Step 3: Restrictive Words Added
The cheque contains:
  • “only”
  • “Account Payee Only”
These words restrict negotiability.


Effect of Restriction
✔ payment intended specifically for Ali,
❌ cheque should not freely circulate,
❌ bank should normally only credit Ali’s account.
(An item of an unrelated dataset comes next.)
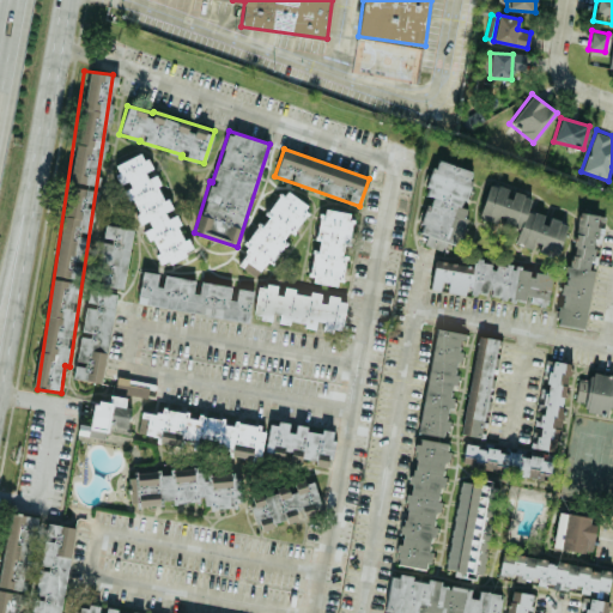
[(114,164),(140,226),(141,226),(147,242),(151,241),(161,263),(192,250),(175,211),(173,212),(155,170),(151,171),(143,151),(114,164)]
Step 4: Bala Delivers Cheque to Ali
Ali receives the cheque.
Ali becomes:
✔ holder/payee.


Step 5: Ali Attempts to Transfer to Chia
Ali owes Chia money.
Ali signs the back:
“Pay Chia.”
Signed: Ali
Ali gives the cheque to Chia.


Step 6: Chia Attempts to Bank the Cheque
Chia deposits the cheque into Chia’s account.


Likely Banking Result
The bank may refuse because:
  • cheque says “Account Payee Only,”
  • payment intended for Ali’s account only.
Thus:
❌ negotiability restricted.


Step 7: Proper Method
Usually:
✔ Ali should first deposit the cheque into Ali’s own account,
✔ then separately transfer money to Chia.


Simple Flow
Ali sells machinery to Bala
        ↓
Bala issues:
“Pay Ali only — Account Payee Only”
        ↓
Ali receives cheque
        ↓
Ali attempts transfer to Chia
        ↓
Bank likely restricts payment
        ↓
Cheque intended only for Ali’s account


Difference from Ordinary Negotiable Instrument
Ordinary Negotiable Instrument
Ali → Chia → Lisa → Daniel
✔ free circulation allowed.


Restrictive / Non-Negotiable Instrument
Bala → Ali only
❌ circulation restricted.


Main Features of Restrictive / Non-Negotiable Instruments
  • Transferability limited
  • Banking payment restricted
  • Security prioritised over circulation
  • Fraud prevention purpose
  • Instrument intended for named payee only


Why Restrictive Instruments Exist
They help:
✔ prevent misuse of stolen cheques,
✔ reduce fraudulent negotiation,
✔ ensure payment reaches intended recipient.


Critical Analysis
Restrictive instruments sacrifice:
❌ commercial flexibility,
in exchange for:
✔ greater security and control.
Unlike ordinary negotiable instruments:
  • they are not designed to circulate repeatedly like money.
Modern banking increasingly prefers restrictive instruments because:
  • fraud risks are lower,
  • ownership is easier to trace,
  • payment control improves.


Key Takeaway
A restrictive/non-negotiable instrument:
✔ is intended mainly for the named payee,
✔ restricts further negotiation,
✔ usually limits banking payment to the payee’s account,
❌ and does not freely circulate from holder to holder like an ordinary negotiable instrument.